Find the distance between the parallel planes
`vecr.(2hati-3hatj+6hatk) = 5` and
`vecr.(6hati-9hatj+18hatk) + 20 = 0`.

Taking `vecr=(xhati+yhatj+zhatk)_`, the Cartesian equations of the given planes are
`(xhati+yhatj+zhatk).(2hati-3hatj+6hatk)=5`
`rArr 2x-3y+6z-5=0`…………(i)
and `(xhati+yhatj+zhatk).(6hati-9hatj+18hatk)+20=0`
`rArr 6x-9y+18z+20=0`…………......(ii)
Let `P(x_(1),y_(1),z_(1))` be any point on (i). then, `2x_(1)-3y_(1)+6z_(1)=5`...............(iii)
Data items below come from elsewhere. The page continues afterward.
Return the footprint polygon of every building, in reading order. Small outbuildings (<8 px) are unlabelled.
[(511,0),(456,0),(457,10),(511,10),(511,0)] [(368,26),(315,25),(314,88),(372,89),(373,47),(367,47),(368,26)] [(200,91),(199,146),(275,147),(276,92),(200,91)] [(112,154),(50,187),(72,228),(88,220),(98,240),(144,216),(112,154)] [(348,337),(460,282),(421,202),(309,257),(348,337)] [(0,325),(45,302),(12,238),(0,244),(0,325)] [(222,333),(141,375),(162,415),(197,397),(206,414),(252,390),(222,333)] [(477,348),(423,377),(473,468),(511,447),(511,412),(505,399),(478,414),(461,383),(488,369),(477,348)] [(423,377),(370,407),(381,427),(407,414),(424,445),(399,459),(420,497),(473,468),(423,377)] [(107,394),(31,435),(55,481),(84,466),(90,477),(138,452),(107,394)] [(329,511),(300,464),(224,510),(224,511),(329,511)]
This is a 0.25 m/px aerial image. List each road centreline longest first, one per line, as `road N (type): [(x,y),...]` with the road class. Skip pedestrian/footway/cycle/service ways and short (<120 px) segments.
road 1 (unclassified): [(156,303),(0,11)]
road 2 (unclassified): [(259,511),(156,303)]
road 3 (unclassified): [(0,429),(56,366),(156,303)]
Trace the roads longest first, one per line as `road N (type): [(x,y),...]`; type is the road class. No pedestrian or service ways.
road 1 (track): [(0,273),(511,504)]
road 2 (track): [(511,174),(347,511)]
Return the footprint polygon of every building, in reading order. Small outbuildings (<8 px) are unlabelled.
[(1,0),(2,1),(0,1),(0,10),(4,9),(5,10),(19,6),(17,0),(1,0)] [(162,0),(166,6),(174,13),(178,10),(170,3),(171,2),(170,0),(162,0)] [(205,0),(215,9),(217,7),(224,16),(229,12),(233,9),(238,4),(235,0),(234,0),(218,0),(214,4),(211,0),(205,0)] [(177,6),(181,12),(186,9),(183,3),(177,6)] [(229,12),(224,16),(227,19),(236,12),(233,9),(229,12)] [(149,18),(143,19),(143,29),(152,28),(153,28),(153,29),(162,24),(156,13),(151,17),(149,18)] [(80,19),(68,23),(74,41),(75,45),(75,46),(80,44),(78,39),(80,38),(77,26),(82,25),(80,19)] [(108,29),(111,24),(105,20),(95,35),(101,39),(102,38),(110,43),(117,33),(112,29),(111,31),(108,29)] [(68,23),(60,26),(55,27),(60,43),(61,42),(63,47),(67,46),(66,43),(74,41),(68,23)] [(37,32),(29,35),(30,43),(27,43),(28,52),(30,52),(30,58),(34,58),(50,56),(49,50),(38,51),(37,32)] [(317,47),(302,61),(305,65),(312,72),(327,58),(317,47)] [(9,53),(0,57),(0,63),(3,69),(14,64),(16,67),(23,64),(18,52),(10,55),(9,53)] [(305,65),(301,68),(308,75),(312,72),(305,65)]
Distance between the given planes.
=length of the perpendicular from `P(x_(1),y_(1),z_(1))` to the plane (ii) ,
`=(|6x_(1)-9y_(1)+18z_(1)+20|)/(sqrt(6^(2)+(-9)^(2)+18^(2))=(|3(2x_(1)-3y_(1)+6z_(1))+20|)/(sqrt(36+81+324)`
`=(|(3xx5)+20|)/(sqrt(441))` [using (iii)].
`=35/21=5/3` units.
Hence, the distance between the given planes is `5/3` units.